DIRECTIONS: Return every line of text from all the records below without changing it, and leave the pictures out.

Extracted page text data:
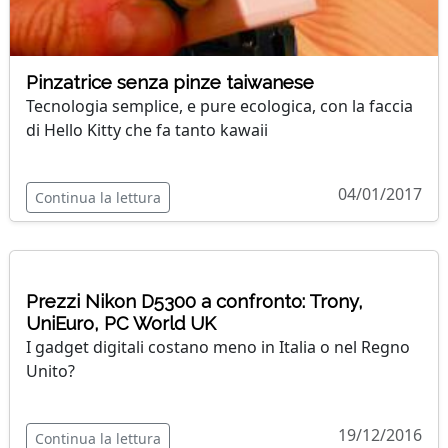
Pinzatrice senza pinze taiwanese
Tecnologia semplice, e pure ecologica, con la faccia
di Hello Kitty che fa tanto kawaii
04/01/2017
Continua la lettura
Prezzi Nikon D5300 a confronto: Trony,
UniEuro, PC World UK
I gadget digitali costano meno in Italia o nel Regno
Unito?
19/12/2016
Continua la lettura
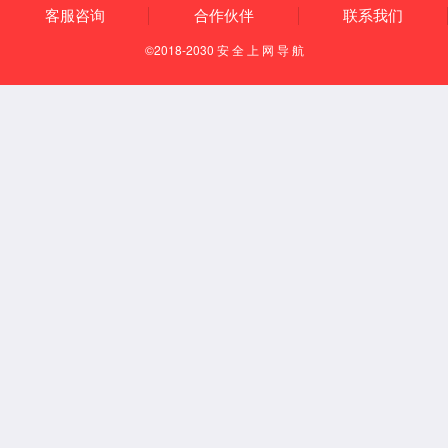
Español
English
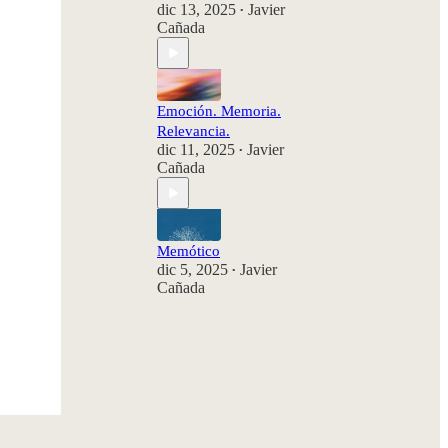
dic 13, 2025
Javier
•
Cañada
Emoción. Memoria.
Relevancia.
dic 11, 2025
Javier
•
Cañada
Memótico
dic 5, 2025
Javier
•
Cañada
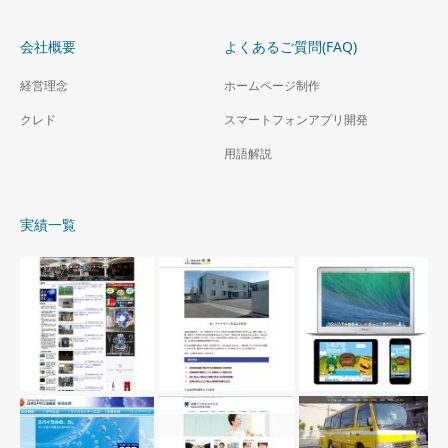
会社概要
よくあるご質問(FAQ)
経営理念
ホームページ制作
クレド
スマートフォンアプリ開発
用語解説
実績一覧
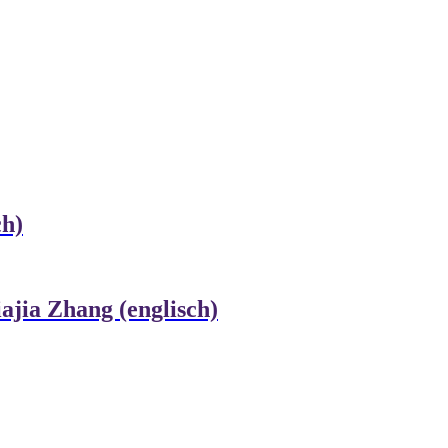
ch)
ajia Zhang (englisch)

OUTPUT:
Pinzatrice senza pinze taiwanese
Tecnologia semplice, e pure ecologica, con la faccia
di Hello Kitty che fa tanto kawaii
04/01/2017
Continua la lettura
Prezzi Nikon D5300 a confronto: Trony,
UniEuro, PC World UK
I gadget digitali costano meno in Italia o nel Regno
Unito?
19/12/2016
Continua la lettura
Español
English
dic 13, 2025
Javier
•
Cañada
Emoción. Memoria.
Relevancia.
dic 11, 2025
Javier
•
Cañada
Memótico
dic 5, 2025
Javier
•
Cañada
会社概要
よくあるご質問(FAQ)
経営理念
ホームページ制作
クレド
スマートフォンアプリ開発
用語解説
実績一覧
ch)
ajia Zhang (englisch)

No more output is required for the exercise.